Questions are essential in research. The researcher asks questions of himself to give a clear direction to his research.
Therefore, the initiation of an investigation is based on questions.
Similarly, questions will be key in data collection instruments such as questionnaires, interviews, Likert scales, among others.
For this reason, the following publication is intended to offer recommendations for asking questions.
Below, we list some essential characteristics to raise clear questions in an investigation.
The filmmakers of our academic works are constantly asking questions for the work of our clients.
In the same way, we have acontribution form for you to specify in detail the guidelines for us to prepare your research work.
1. One-sided approach
The questions must address aspects of the investigation separately.
It is recommended to treat one aspect per question to avoid confusion and complexity.
For example, suppose we aim to know the culture of an Aboriginal society.
A question related to the research topic could be what are the mythological beliefs and power figures in this Aboriginal society?
In this case, however, two aspects of the culture of that indigenous society are being mixed: its mythological beliefs and its power figures.
It is best to explore these aspects separately by asking the questions as follows: what are the mythological beliefs of this Aboriginal society, and what are the power figures of this Aboriginal society?
2. Be understandable
Questions must be formulated in clear and comprehensible language for the recipient.
Some recommendations to get as much understanding as possible are:
- Change ambiguous terms to those that are best known.

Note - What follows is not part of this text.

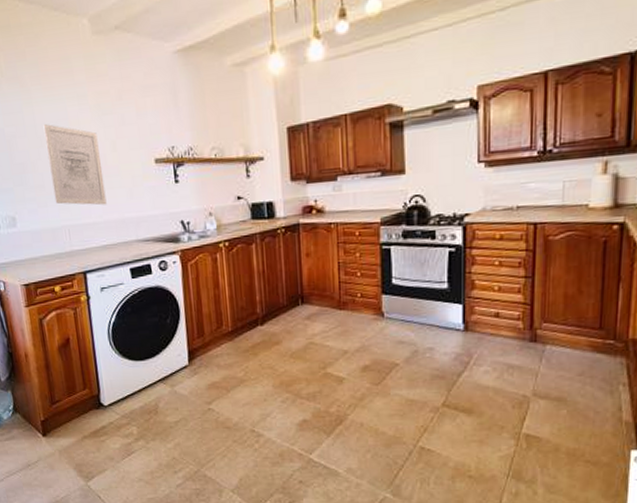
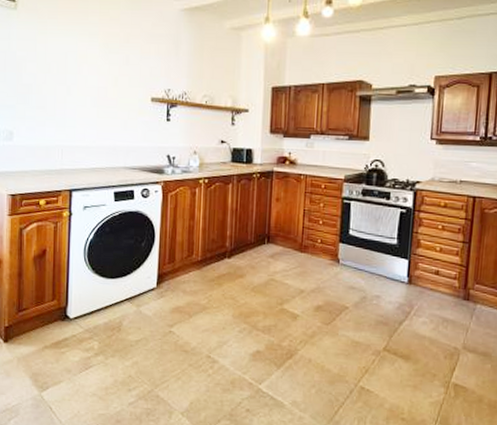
wall art: present [43,124,107,206] -> none [53,54,102,132]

- Avoid confusing words or words of little use in the common vocabulary.
- The question can be long to get it understood. Under no circumstances should we give priority to conciseness and make the question less clear.
3. Be specific and delimited
The specific questions are clear. They rule out the possibility of causing confusion.
That is its main purpose: to achieve responses that are consistent with the objectives of the research or the research-in-development phase.
With specific and delimited questions, precise, clear and exact answers are obtained.
Examples of specific and delimited questions:
In this sense, the delimitation of the question can correspond to the objectives of the research and the data collection instrument.
For example, if we conduct research aimed at knowing the routines of social media use by adolescents, a narrow question would be:
Do you use the social network Facebook for how many hours a day?
- 2 hours
- 3 hours
- 4 hours
The question will get an answer according to the purpose of the questionnaire.
It is recommended to avoid questions such as, Do you use social networks?, it could be more specific to do it as follows:
Check the box for the following social networks on which you have created a profile
Continuing with this example, then you can detailed in aspects such as times of use, parallel use with other activities of the day,among others.
What aspects should an elaborate question have for a data collection instrument?
Additional considerations must be added when questions are raised for data collection instruments.
This is because the link with others is added.
Therefore, the questions must meet other requirements in addition to being clear, delimited and addressing one aspect at a time:
1. Avoid inducing responses
If the question is to be developed in the context of a data collection tool aimed at a third party, it is recommended to avoid inducing answers.
This purges the research process of forcibly driving it towards trends.
For example, suppose we have a questionnaire aimed at exploring the gastronomic tastes of a locality.
A question in the context of such an investigation could be:
Which of the following dishes in this locality are of your preference? Mark your answer with an equis:
- Spaghetti with sauce.
- Chicken soup.
- Broccoli empanadas.
This question would lead to an answer if it were formulated as follows. Do you confirm that chicken soup is the best recipe for the gastronomy of this locality?
In this case the question is intentionally forcing towards an answer.
2. Avoid asking unnecessary questions
Continuing with the cases of questions in questionnaires, interviews and other data collection instruments, it is recommended to ask the necessary questions.
This will always depend on the objectives of the research.
In some cases, it will be necessary to ask several questions about one aspect to explore the different dimensions of it.
However, it is considered unnecessary to ask something that has already been raised before.
If a question covers the needs for which it was raised then it can be considered satisfactory.
In this sense, the question will focus on a variable, specific aspect of the research problem, etc.
3. Avoid bothering in the question
Questions on sensitive topics could induce resistance or discomfort in the responding subject.
That is why it is recommended to consider whether the questions are necessary and appropriate to the context in which it is investigated.
And, on the other hand, it is suggested that they be formulated in the most subtle way possible to generate confidence in the recipient of the question.
For example, it is not the same to ask are you a consumer of alcoholic beverages? to do it as follows:
Which of the following drinks are of your preference?
- Flavored water
- Fruit juice
Similarly, in the questions of sensitive topics, a previous exploration of the group to be interviewed can be carried out to know their perceptions and adapt the questions to their characteristics.
You can also fill out the contribution form to tell our team what the specifications of your thesis or academic work are.